Samy Bourard سامي بورارد

Personal information
- Date of birth: 29 March 1996 (age 30)
- Place of birth: Liège, Belgium
- Height: 1.80 m (5 ft 11 in)
- Position: Midfielder

Team information
- Current team: Flamurtari
- Number: 11

Youth career
- 2003–2005: Sint-Truiden
- 2005–2012: Visetois
- 2012–2016: Anderlecht

Senior career*
- Years: Team / Apps / (Gls)
- 2016–2018: Sint-Truiden / 2 / (0)
- 2018–2020: FC Eindhoven / 59 / (13)
- 2020–2021: ADO Den Haag / 17 / (3)
- 2021: Fehérvár / 5 / (0)
- 2021–2022: ADO Den Haag / 32 / (8)
- 2022–2024: Hapoel Hadera / 58 / (10)
- 2024–2025: Oțelul Galați / 19 / (1)
- 2025–: Flamurtari / 13 / (3)

International career
- 2012–2013: Belgium U17 / 13 / (3)
- 2013: Belgium U18 / 1 / (0)

= Samy Bourard =

Belgian footballer (born 1996)

Samy Bourard (سامي بورارد; born 29 March 1996) is a Belgian professional footballer who plays as a midfielder for Albanian Kategoria Superiore club Flamurtari.

==Club career==
===Sint-Truiden===
He made his Belgian First Division A debut for Sint-Truiden on 4 November 2017 in a game against Eupen.

===ADO Den Haag===
He made his Eredivisie debut against Heracles.
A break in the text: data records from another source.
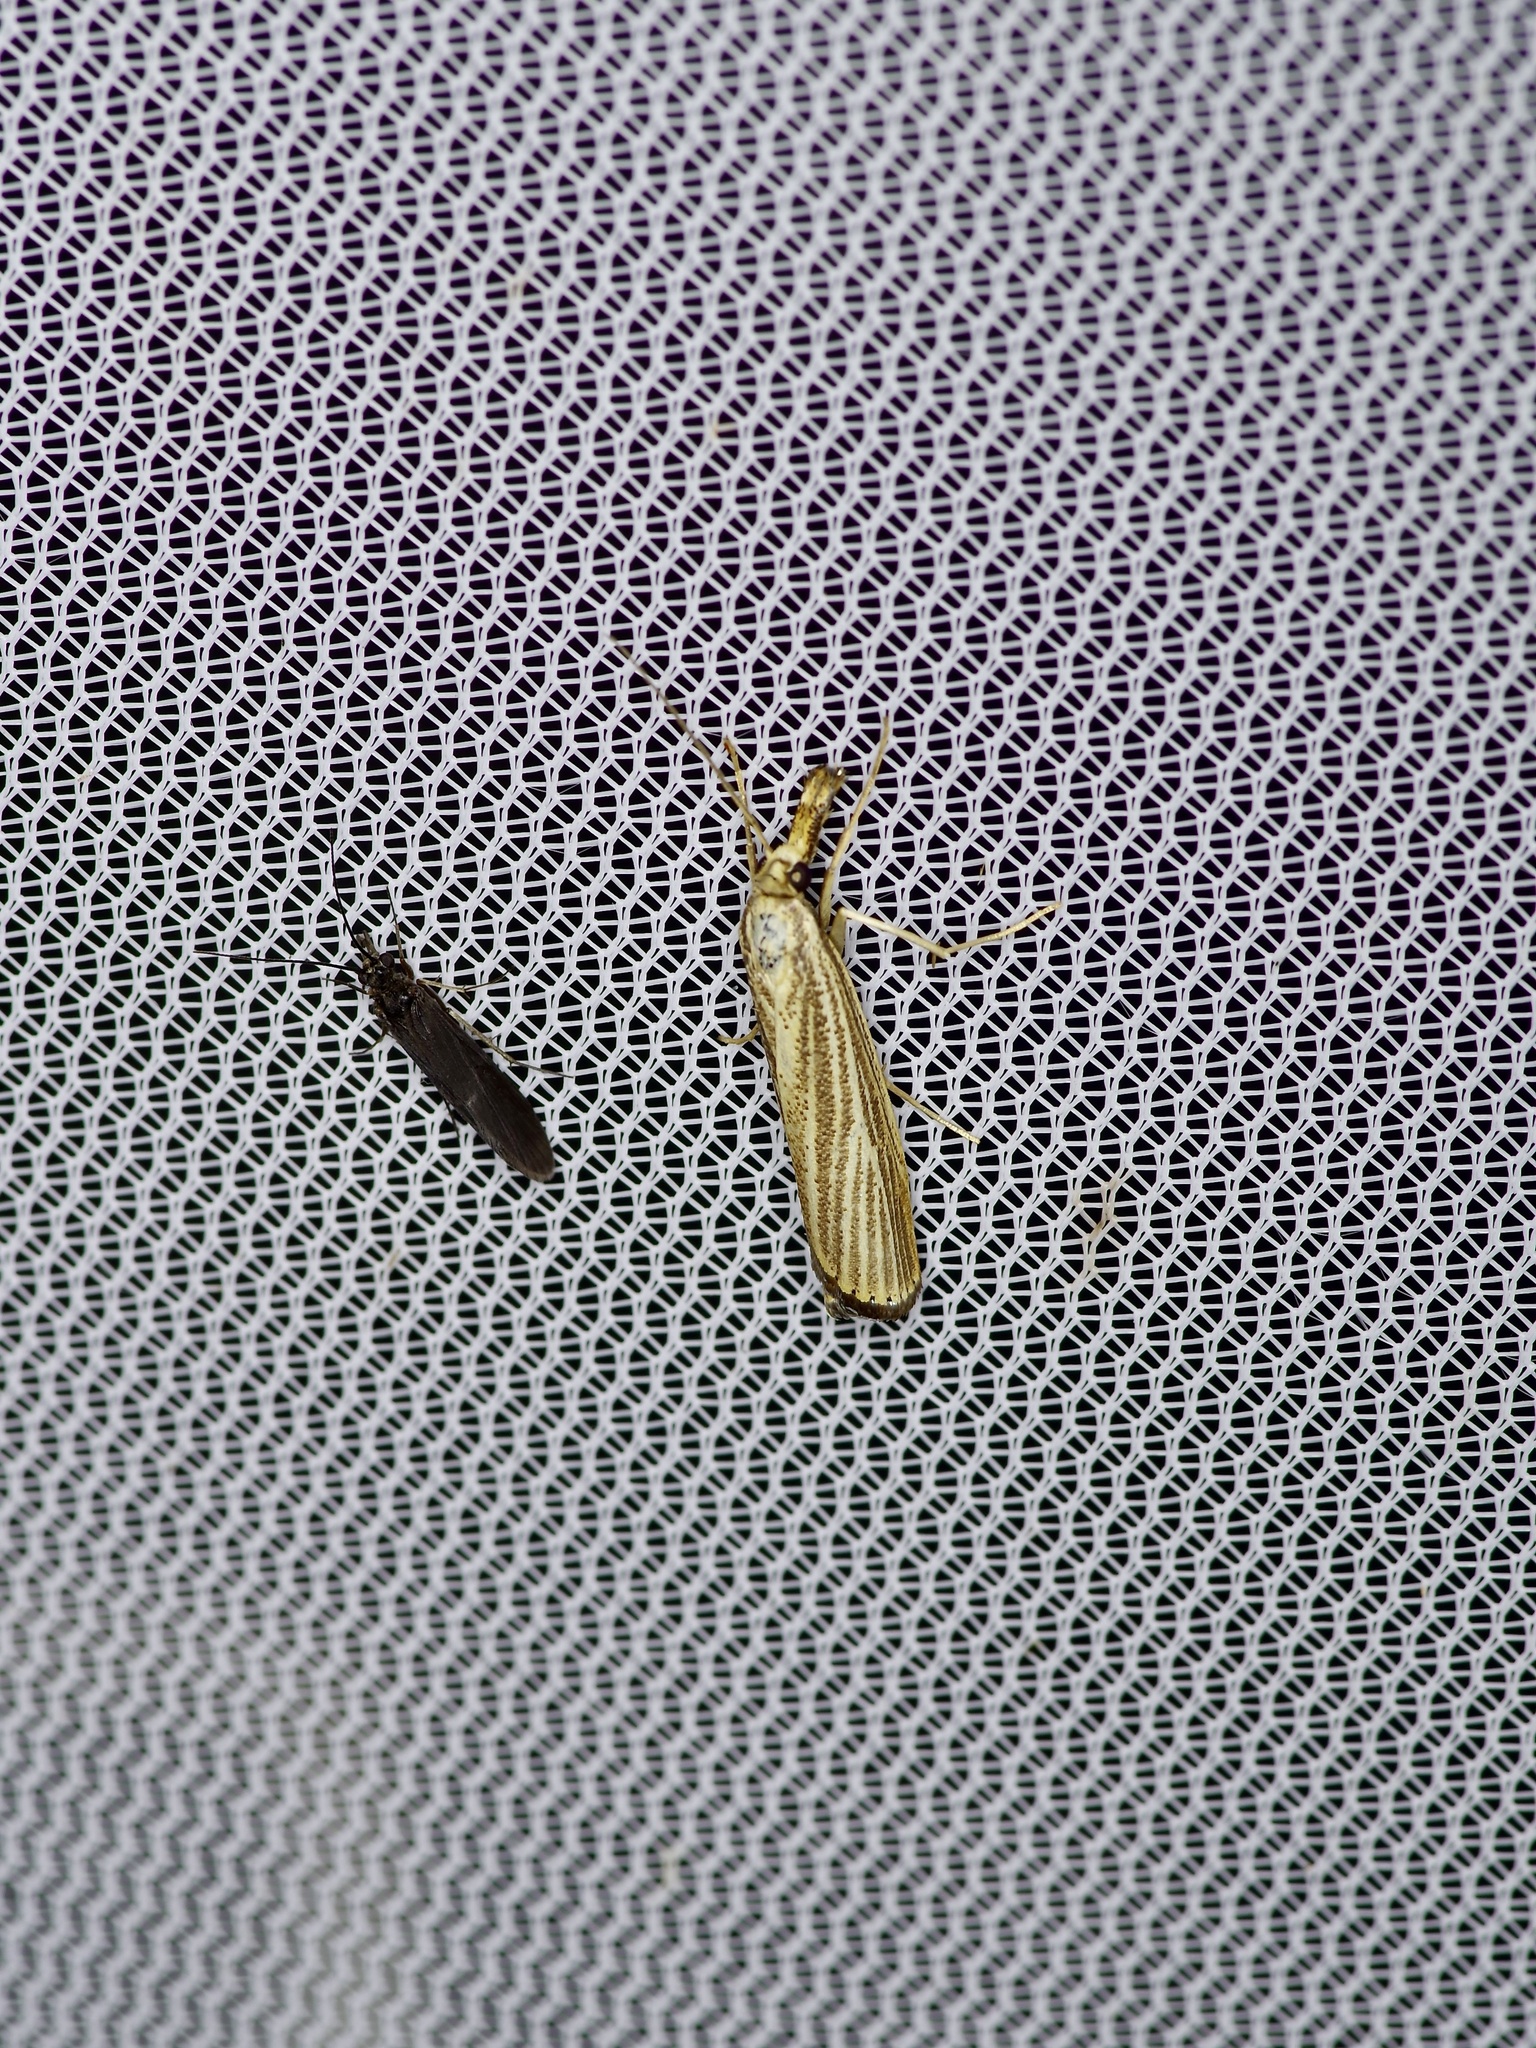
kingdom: Animalia
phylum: Arthropoda
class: Insecta
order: Lepidoptera
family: Crambidae
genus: Agriphila
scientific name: Agriphila vulgivagellus
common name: Vagabond crambus moth
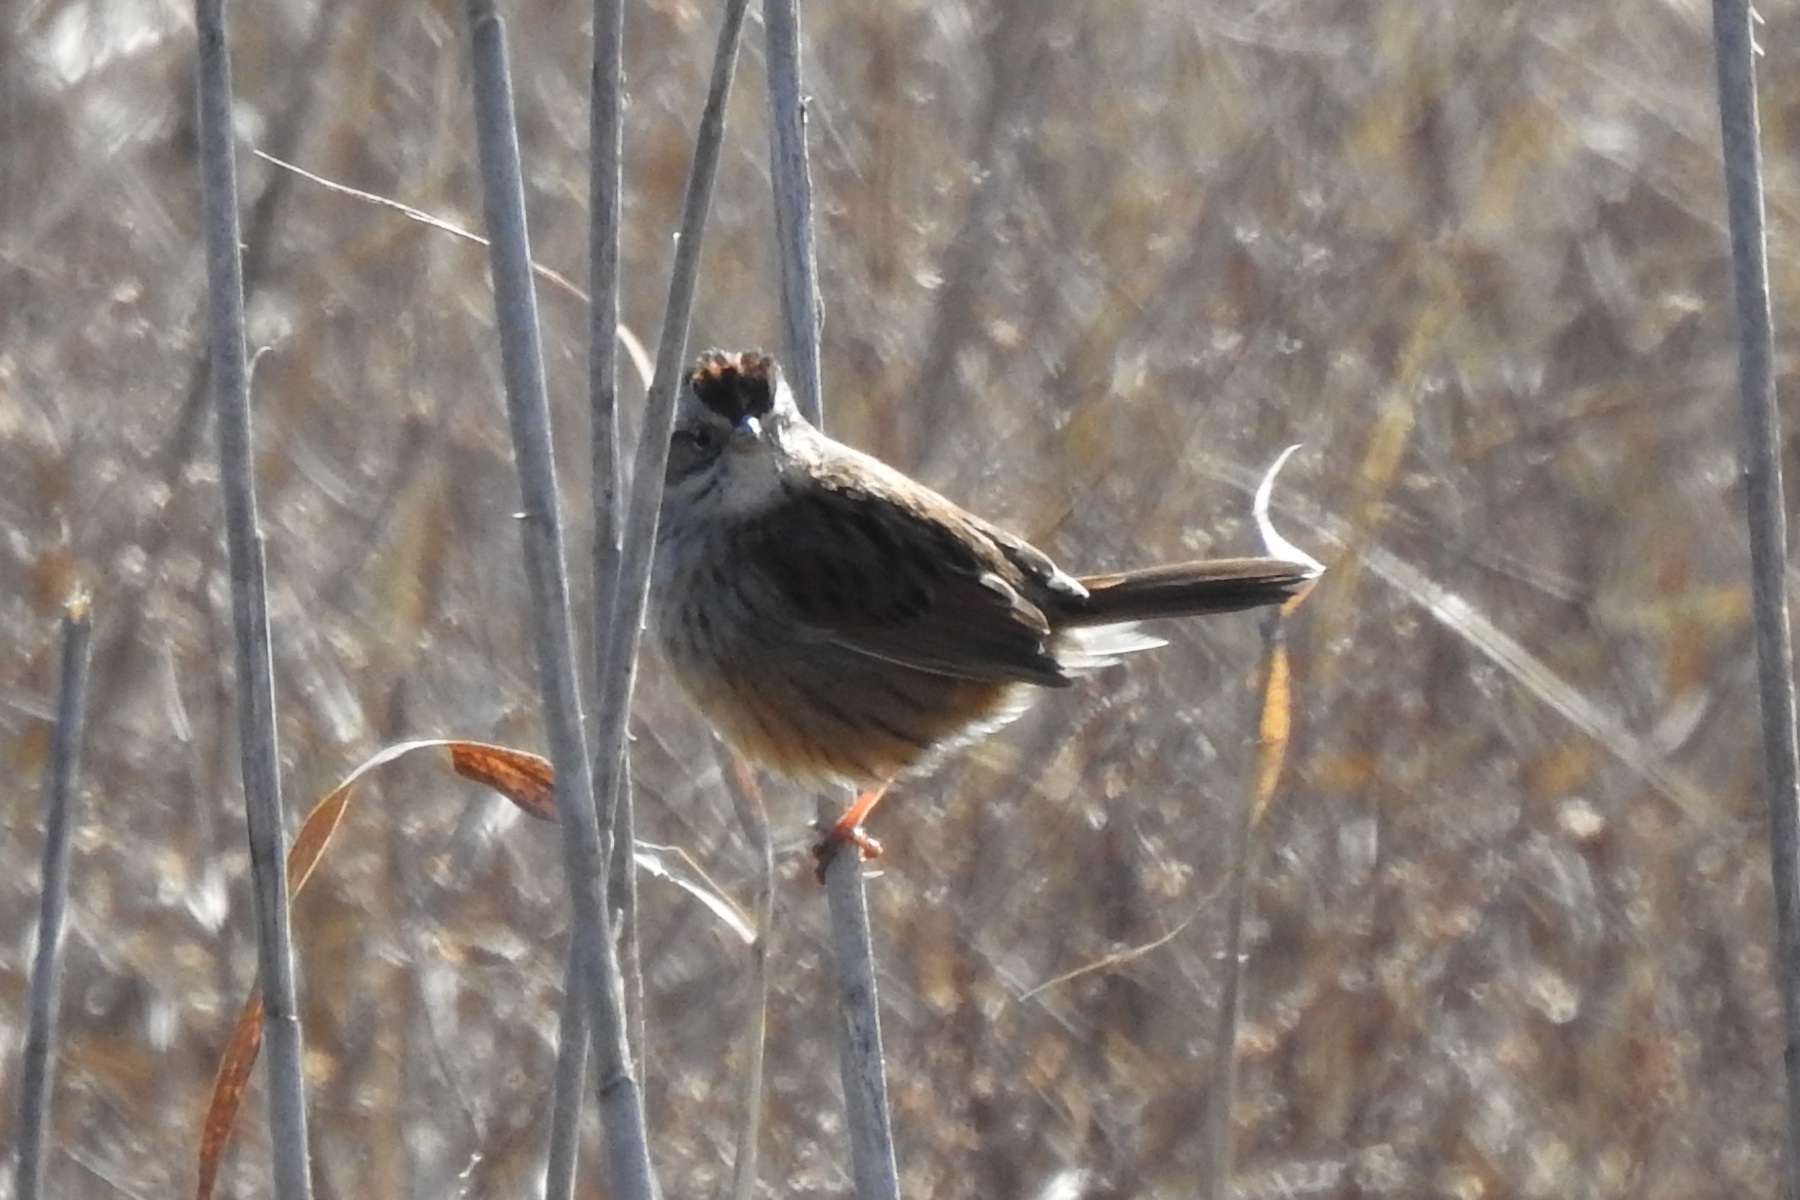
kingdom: Animalia
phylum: Chordata
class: Aves
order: Passeriformes
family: Passerellidae
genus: Melospiza
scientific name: Melospiza georgiana
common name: Swamp sparrow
He played 19 games for ADO Den Haag and scored 3 times. He had a fantastic game against AFC Ajax with 1 goal and 1 beautiful assist.

===Fehérvár===
On 9 February 2021, he was signed by three time Hungarian League champions Fehérvár FC.

===Return to ADO Den Haag===
On 31 August 2021, he returned to ADO Den Haag for the 2021–22 season.

===Flamurtari===
In August 2025, Bourard signed with newly promoted Albanian Kategoria Superiore club Flamurtari.

==International career==
Born in Belgium, Bourard is of Moroccan descent. He is a former youth international for Belgium.